Blog post

BLOG - (Re)searching trust

Published on
October 17, 2013

Do you trust it? If trust is questioned, it means there is doubt. In fact, doubt is not so much the exception as the rule. All the same, we apparently find doubt hard to live with. Which is not so strange, because trust is the basis of relationships; the cement that makes connections, and makes them possible.

Ready audience

This explains why the Royal Netherlands Academy of Arts and Sciences is concerned about the issue of trust in science. It also explains why the Social and Cultural Planning Office of the Netherlands has for years been drawing the attention of politicians and policy-makers with its regular reports that the average Dutch person's trust in government is on the wane. And it explains why Statistics Netherlands finds a ready audience among Dutch people interested in the economy when it measures trust among consumers.

So it is no surprise that the agro and food industry wants to know what level of social trust it enjoys. To measure this, LEI has developed an Agrofood Monitor. Alongside this instrument, which measures trust in the entire agriculture and horticulture industry, researchers from LEI and the Public Administration and Policy Group of Wageningen University looked more specifically at the level of social trust in the pig farming sector. The results of these studies have now been published (in Dutch: Maatschappelijke waardering agrifoodsector voor het eerst gemeten and Agrifoodnieuws)

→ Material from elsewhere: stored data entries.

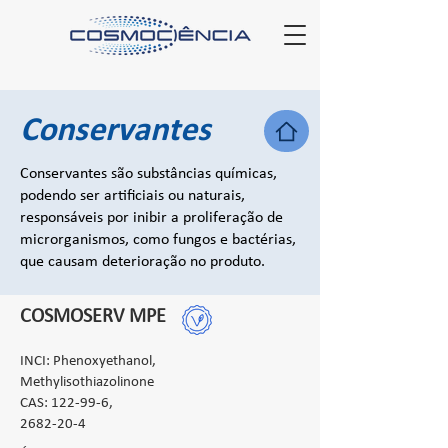
Conservantes
Conservantes são substâncias químicas,
podendo ser artificiais ou naturais,
responsáveis por inibir a proliferação de
microrganismos, como fungos e bactérias,
que causam deterioração no produto.
COSMOSERV MPE
INCI: Phenoxyethanol,
Methylisothiazolinone
CAS: 122-99-6,
2682-20-4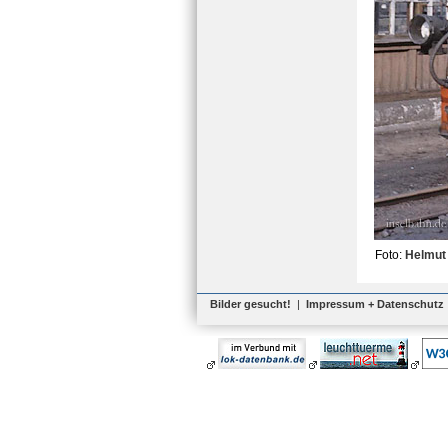
Foto:
Helmut 
Bilder gesucht!
|
Impressum + Datenschutz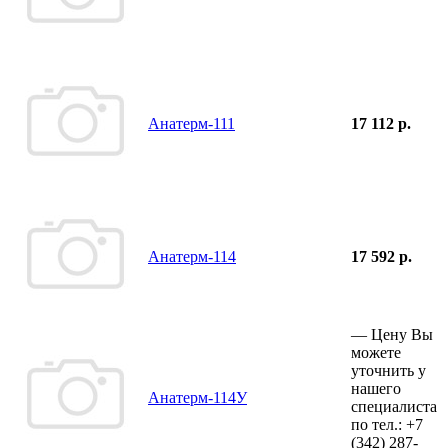
Анатерм-111
17 112 р.
Анатерм-114
17 592 р.
—
Цену Вы
можете
уточнить у
нашего
Анатерм-114У
специалиста
по тел.:
+7
(342)
287-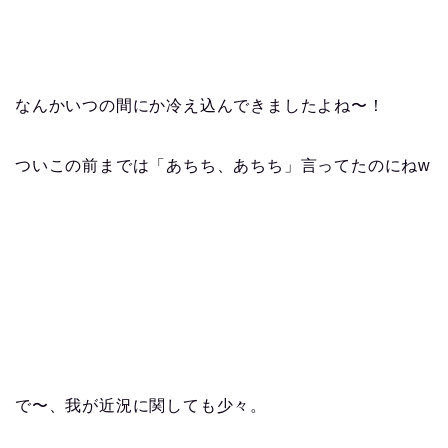
なんかいつの間にか冷え込んできましたよね〜！
ついこの前までは「あちち、あちち」言ってたのにねw
で〜、我が近況に関しても少々。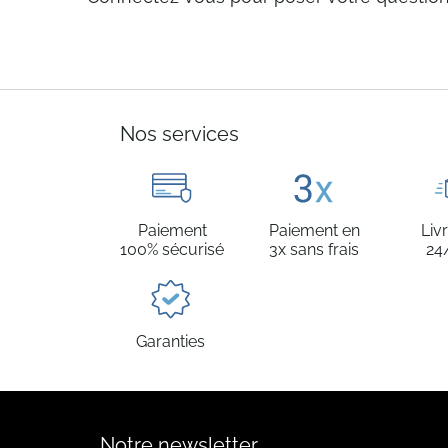
Nos services
Paiement
Paiement en
Liv
100% sécurisé
3x sans frais
24
Garanties
Notre newsletter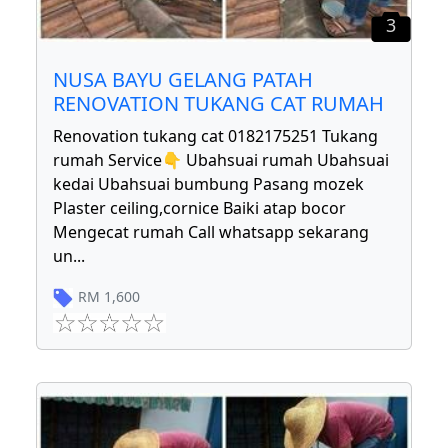
3
NUSA BAYU GELANG PATAH
RENOVATION TUKANG CAT RUMAH
Renovation tukang cat 0182175251 Tukang
rumah Service👇 Ubahsuai rumah Ubahsuai
kedai Ubahsuai bumbung Pasang mozek
Plaster ceiling,cornice Baiki atap bocor
Mengecat rumah Call whatsapp sekarang
un
...
RM
1,600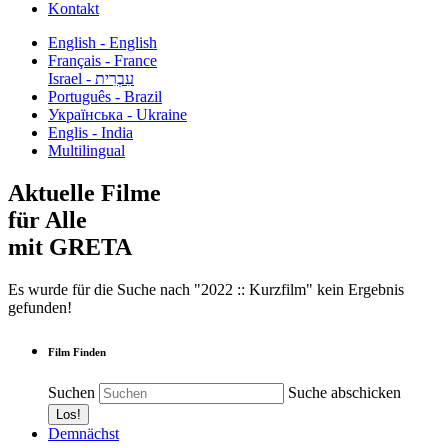
Kontakt
English - English
Français - France
עִבְרִית - Israel
Português - Brazil
Українська - Ukraine
Englis - India
Multilingual
Aktuelle Filme
für Alle
mit GRETA
Es wurde für die Suche nach "2022 :: Kurzfilm" kein Ergebnis
gefunden!
Film Finden
Suchen
Suche abschicken
Demnächst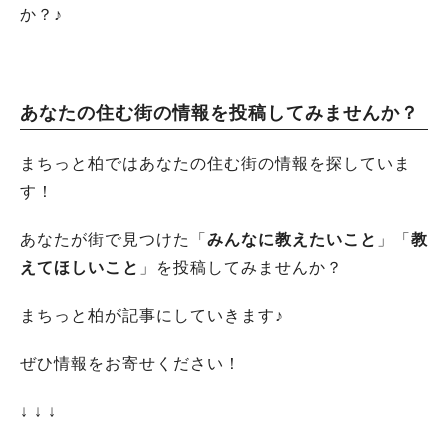
か？♪
あなたの住む街の情報を投稿してみませんか？
まちっと柏ではあなたの住む街の情報を探していま
す！
あなたが街で見つけた「
みんなに教えたいこと
」「
教
えてほしいこと
」を投稿してみませんか？
まちっと柏が記事にしていきます♪
ぜひ情報をお寄せください！
↓ ↓ ↓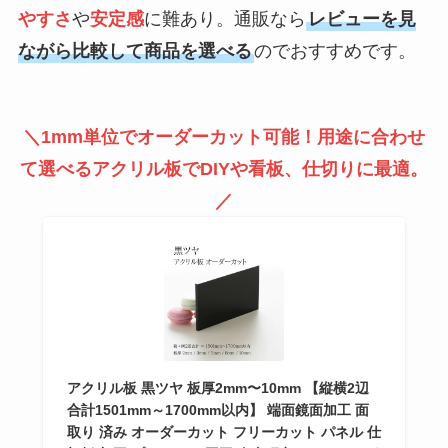
やすさ
や
安定感
に難あり。通販なら
レビューを見
ながら比較して商品を選べる
のでおすすめです。
＼1mm単位でオーダーカット可能！用途に合わせ
て選べるアクリル板でDIYや看板、仕切りに最適。
／
アクリル板 黒ツヤ 板厚2mm〜10mm 【縦横2辺
合計1501mm～1700mm以内】 端面鏡面加工 面
取り 済み オーダーカット フリーカット パネル 仕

Citizens and country people

Based on the understanding that support from society is a basic condition for the continued existence – the licence to operate – of the agro and food sector, focusing on pig farming would appear to be the obvious choice. After all, recent years have seen social discontent, powerlessness and dissatisfaction surfacing, particularly in Brabant. The social question is a live issue at both ends of the chain. At one end, there are the pig farmers, who feel misunderstood and excluded and are regarded with suspicion or given the cold shoulder. At the other end are the outraged citizens and country people who do not feel heard or accuse pig farmers of poisoning the social and physical living environment (undermining social cohesion, ruining air quality, causing health risks and transport nuisance).

Social damage

In this situation, entrepreneurs and those around them are not in harmony. The idea that large-scale livestock farming would be able to gain support from within society by introducing new techniques or pig stock systems proved to be a miscalculation. Air cleaning systems do not solve social problems. An attentive observer would have long known this. Back at the start of the new millennium, repeated warnings were heard that the intensive pig farming sector needed to stay in touch with society. Increasing distance from society causes social as well as economic damage, as was foreseen at that time by the Pig Farming think tank in 1999 and the think tank led by Herman Wijffels in 2001. This message was subsequently forgotten by the pig farming sector, and social science researchers saw no reason to perform a bridging role between the sector and society.  

Participation society

After 2001, it took until 2011 before new research reports were published that looked seriously at societal dimensions and support for livestock farming and pig farming. In this light, the warning expressed in spring 2013 of a loss of contact between sociology and society is striking (NSV recommendation, in Dutch). The lack of applied social science research into social context and the problems of the intensive livestock farming and pig farming sector during the decade after 2000 confirms the existence of a chasm between research priorities and current social issues. Social scientists may have lots to say about the participation society, but in practice, the pressure to publish outweighs the pressure to deliver an intellectual contribution to basic issues such as connecting farmers and citizens.

Love from both sides

The search for trust between the sector and society will undoubtedly benefit from committed and participating researchers. Researchers, in turn, would benefit from having clients such as those who commissioned our studies into social trust. They take responsibility for enabling this kind of research, which can be sensitive and does not automatically offer ready-made and measurable solutions. As such, it proves what is universally valid when it comes to building trust: the love must come from both sides.